DISPENSATION OF MEETING:

Section 230 (9) of the Act states that the Tribunal may dispense with calling of a meeting of creditor or class of creditors where such creditors having ninety percent in value give their assent to the scheme. Also Rule 5 of the Companies (Compromises, Arrangements & Amalgamations) Rules 2016 states that the Tribunal may give directions to determine the meeting to be held or dispensed with as per Section 230 (9).
The question whether the same is applicable for dispensation of meeting of members was raised before the Principal Bench, New Delhi. The Bench vide its Order dated 13.1.2017[6], clarified that the same shall not be applicable to the meeting of members of the Company. Dismissing the prayer raised by the companies in the said scheme of compromise, the Bench clarified that Section 230(9) is applicable only to meeting of creditors or class of creditors and not to the members.

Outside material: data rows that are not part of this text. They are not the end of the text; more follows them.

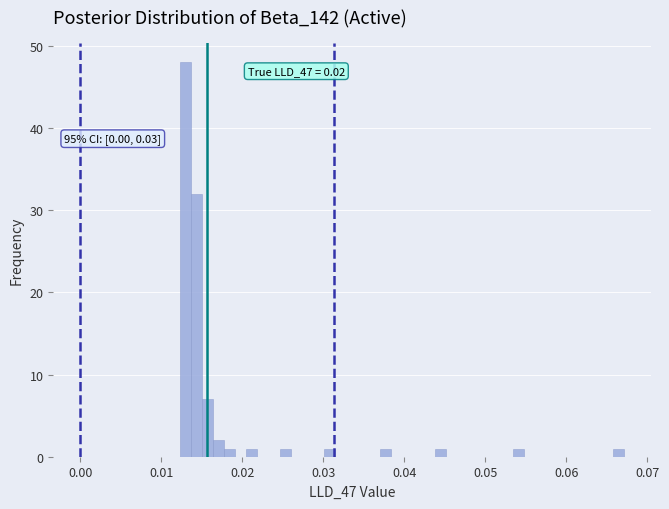

Around what value on the x-axis is the tallest bar? Give the approximate position of its centre, as read against the axis.

0.013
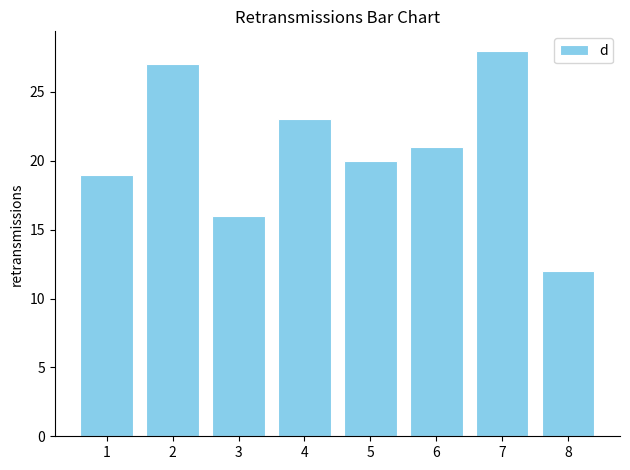

How many series are shown in this chart?

1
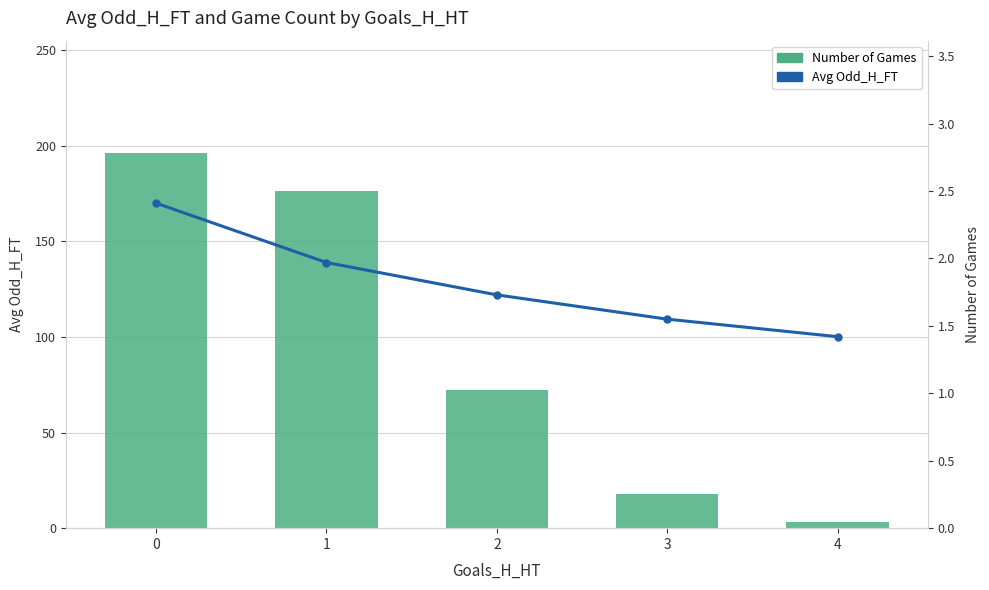

What is the sum of the Number of Games values at 0 and 1?

372.0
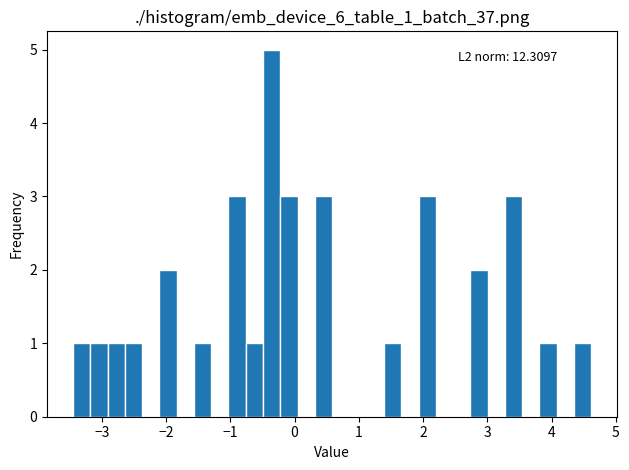

Read against the x-axis, roughly where is the centre of the tallest bar?

-0.4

[1] Section 230 (1) of the Companies Act 1956.
[2] Rule 6 (2) of Companies ( Compromises, Arrangements & Amalgamations) Rules 2016
[3] Section 230 (5) of the Act & Rule 8 (3) of the Companies (Compromises, Arrangements & Amalgamations) Rules 2016
[4] & Rule 11 of the Companies (Compromises, Arrangements & Amalgamations) Rules 2016
[5] & Rule 12 of the Companies (Compromises, Arrangements & Amalgamations) Rules 2016

[6] JVA Trading Pvt. Ltd. and C&S Electric Limited.